## EXERCISE 1:
Copy the whole threat modeling text word for word.

Prompt example: “Review the design doc for the file sharing feature. Generate a threat model and create a security checklist for developers building this feature.” What Neo does:
  • Reads the design doc to understand feature scope and user flows
  • Identifies sensitive assets (files, user permissions, access logs)
  • Maps attack surface (upload endpoints, download links, sharing mechanisms)
  • Generates practical threats (unauthorized access, malicious file uploads, link enumeration)
  • Creates a developer checklist with specific requirements for this feature
  • Optionally posts checklist to Jira ticket or GitHub issue for tracking

For a Product or System

Prompt example: “Analyze our payment processing system architecture. Create a threat model and identify security requirements for the next sprint.” What Neo does:
  • Analyzes architecture to identify components, data flows, and trust boundaries
  • Identifies high-risk areas (payment data handling, PCI scope, third-party integrations)
  • Maps realistic attack scenarios based on your specific implementation
  • Generates prioritized security requirements by component
  • Creates actionable tasks that fit into your sprint planning

Automated Threat Model Generation

Neo can automatically generate threat models during your planning stage by integrating with your ticketing system. Configure this once in your Neo account, and threat models will be created whenever new feature tickets are opened.

Setup

  1. Configure integration in your Neo account settings:
    • Connect Jira, Linear, or GitHub via Environment Variables
    • Enable automatic threat model generation
    • Set trigger conditions (labels, issue types, or project-specific rules)

Element location data
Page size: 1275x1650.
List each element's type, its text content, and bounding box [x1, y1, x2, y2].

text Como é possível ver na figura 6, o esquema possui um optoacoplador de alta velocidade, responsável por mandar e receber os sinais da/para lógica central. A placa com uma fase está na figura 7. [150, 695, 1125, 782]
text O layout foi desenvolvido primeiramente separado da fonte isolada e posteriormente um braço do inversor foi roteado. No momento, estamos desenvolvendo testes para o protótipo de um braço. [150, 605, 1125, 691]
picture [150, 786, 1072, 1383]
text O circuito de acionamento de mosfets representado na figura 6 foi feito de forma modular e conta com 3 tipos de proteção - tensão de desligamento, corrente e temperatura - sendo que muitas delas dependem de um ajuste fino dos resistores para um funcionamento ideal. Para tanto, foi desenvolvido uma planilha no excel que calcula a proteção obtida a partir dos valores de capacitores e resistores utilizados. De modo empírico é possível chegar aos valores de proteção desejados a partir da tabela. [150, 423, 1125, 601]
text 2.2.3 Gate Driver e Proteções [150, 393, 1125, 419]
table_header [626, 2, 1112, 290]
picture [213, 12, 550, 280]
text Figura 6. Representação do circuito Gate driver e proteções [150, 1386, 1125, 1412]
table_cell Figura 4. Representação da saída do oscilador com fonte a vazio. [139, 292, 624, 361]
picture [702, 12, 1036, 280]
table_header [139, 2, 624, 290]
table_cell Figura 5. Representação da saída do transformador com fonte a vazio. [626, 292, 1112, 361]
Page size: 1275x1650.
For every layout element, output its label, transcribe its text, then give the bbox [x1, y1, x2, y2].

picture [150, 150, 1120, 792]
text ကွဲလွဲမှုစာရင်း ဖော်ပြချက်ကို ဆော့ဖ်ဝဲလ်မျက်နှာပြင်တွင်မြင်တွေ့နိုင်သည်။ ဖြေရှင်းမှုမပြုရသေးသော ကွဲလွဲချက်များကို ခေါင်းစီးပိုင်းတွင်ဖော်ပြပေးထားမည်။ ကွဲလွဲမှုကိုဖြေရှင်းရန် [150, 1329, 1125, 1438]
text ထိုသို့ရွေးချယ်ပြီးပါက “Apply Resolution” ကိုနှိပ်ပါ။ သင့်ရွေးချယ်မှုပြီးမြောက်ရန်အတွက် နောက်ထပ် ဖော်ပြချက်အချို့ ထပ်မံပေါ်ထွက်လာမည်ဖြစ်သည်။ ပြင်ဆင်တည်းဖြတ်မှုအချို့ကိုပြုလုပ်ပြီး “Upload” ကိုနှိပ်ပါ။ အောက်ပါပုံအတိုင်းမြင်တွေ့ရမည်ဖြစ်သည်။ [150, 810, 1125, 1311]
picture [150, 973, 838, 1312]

## EXERCISE 2:
In the records, write out the stretch from the line containing "text Como é" through the line containing "picture [150, 786, 1072, 1383]", keeping every character unchanged.

## TASK SOLUTION 1:
Prompt example: “Review the design doc for the file sharing feature. Generate a threat model and create a security checklist for developers building this feature.” What Neo does:
  • Reads the design doc to understand feature scope and user flows
  • Identifies sensitive assets (files, user permissions, access logs)
  • Maps attack surface (upload endpoints, download links, sharing mechanisms)
  • Generates practical threats (unauthorized access, malicious file uploads, link enumeration)
  • Creates a developer checklist with specific requirements for this feature
  • Optionally posts checklist to Jira ticket or GitHub issue for tracking

For a Product or System

Prompt example: “Analyze our payment processing system architecture. Create a threat model and identify security requirements for the next sprint.” What Neo does:
  • Analyzes architecture to identify components, data flows, and trust boundaries
  • Identifies high-risk areas (payment data handling, PCI scope, third-party integrations)
  • Maps realistic attack scenarios based on your specific implementation
  • Generates prioritized security requirements by component
  • Creates actionable tasks that fit into your sprint planning

Automated Threat Model Generation

Neo can automatically generate threat models during your planning stage by integrating with your ticketing system. Configure this once in your Neo account, and threat models will be created whenever new feature tickets are opened.

Setup

  1. Configure integration in your Neo account settings:
    • Connect Jira, Linear, or GitHub via Environment Variables
    • Enable automatic threat model generation
    • Set trigger conditions (labels, issue types, or project-specific rules)

## TASK SOLUTION 2:
text Como é possível ver na figura 6, o esquema possui um optoacoplador de alta velocidade, responsável por mandar e receber os sinais da/para lógica central. A placa com uma fase está na figura 7. [150, 695, 1125, 782]
text O layout foi desenvolvido primeiramente separado da fonte isolada e posteriormente um braço do inversor foi roteado. No momento, estamos desenvolvendo testes para o protótipo de um braço. [150, 605, 1125, 691]
picture [150, 786, 1072, 1383]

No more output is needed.